Confessions of a Royal Bridegroom(93)



Drat the man.

Finally admitting defeat—for now—Justine hurried from the room.





Griffin stretched out his legs, trying to make himself comfortable in the intimate confines of his luxurious town coach. He’d told his coachman to take the long way around to Jermyn Street. Even so, he doubted it would be long enough to manage Justine’s fit of temper. But if he waited until they got home she’d just disappear into her bedroom again like she did every time he came near her.


He couldn’t truly blame her, given how he’d bitten her head off on their wedding night. But she’d surprised him, not only by her questions about his parentage but by her kind response that resembled nothing so much as pity. That had made his skin crawl. He wanted many things from Justine—first and foremost, getting her into his bed where she belonged—but pity wasn’t one of them.

“You looked very pretty tonight, my sweet, and you didn’t even need your silly little cap,” he said in a teasing voice.

In the dim light of the carriage lamps, he saw her eyes narrow to irate slits. Griffin suspected that she had a lively sense of humor when she relaxed enough to let it surface, but not about her caps.

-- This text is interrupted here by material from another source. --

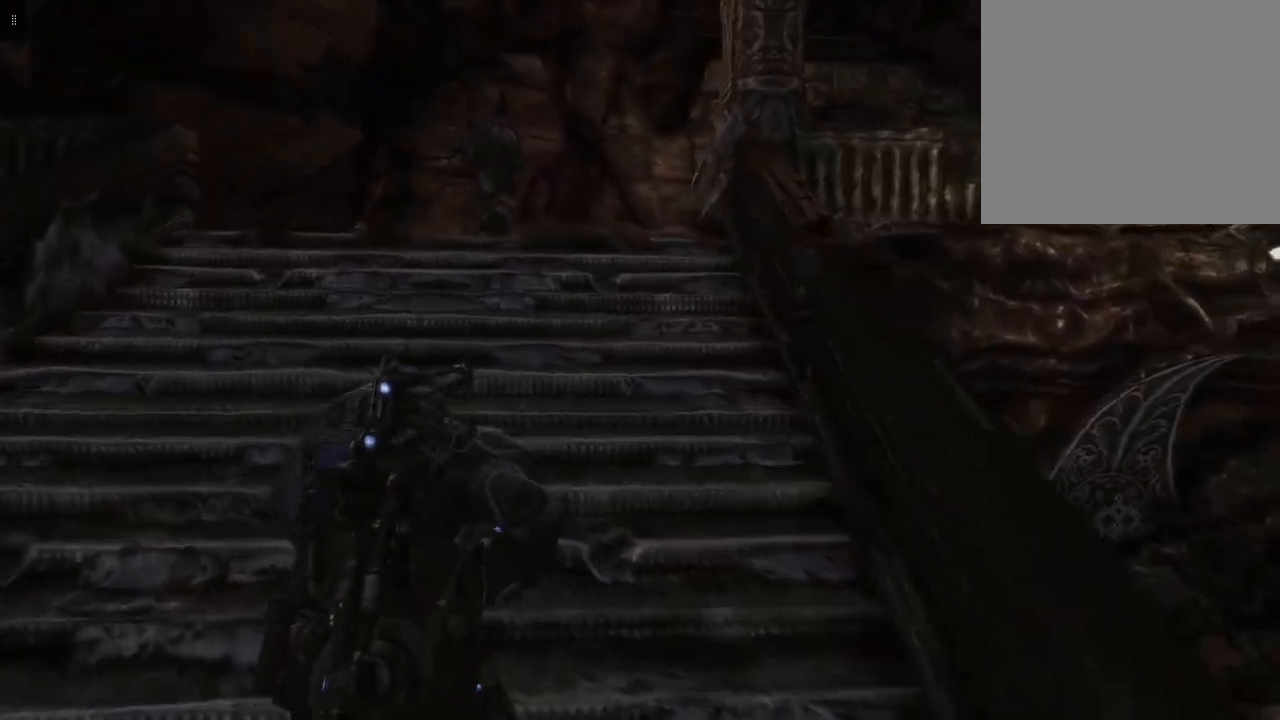
{"buttons": [], "left_stick": "up-left", "right_stick": "center", "events": [[100, "L1", "up"]]}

He cast about in his head for something innocuous to say, something to remind her that he wasn’t some evil brute intent on ruining her because that was how she seemed to be regarding him these days. Again, his fault, he supposed, since his dramatic announcement that he was as vile as his father and uncles. Griffin would never pretend to be something other than what he was, but his royal relations—at least the men—were a truly repellent, amoral breed.

Griffin might fall into the amoral category on occasion, but repellent? He hoped not. Not only were those sorts of aristocratic excesses of behavior bad for business, they made him recoil on an instinctive level. On most days, he could convince himself that he’d left every remnant of his boyhood behind, but he knew that to be a lie. Those years spent in an isolated parsonage in North Yorkshire, under the thumb of his rigorously moral uncle, had left their mark no matter how much he denied it. Griffin might be capable of many things, but certainly not harming women and children.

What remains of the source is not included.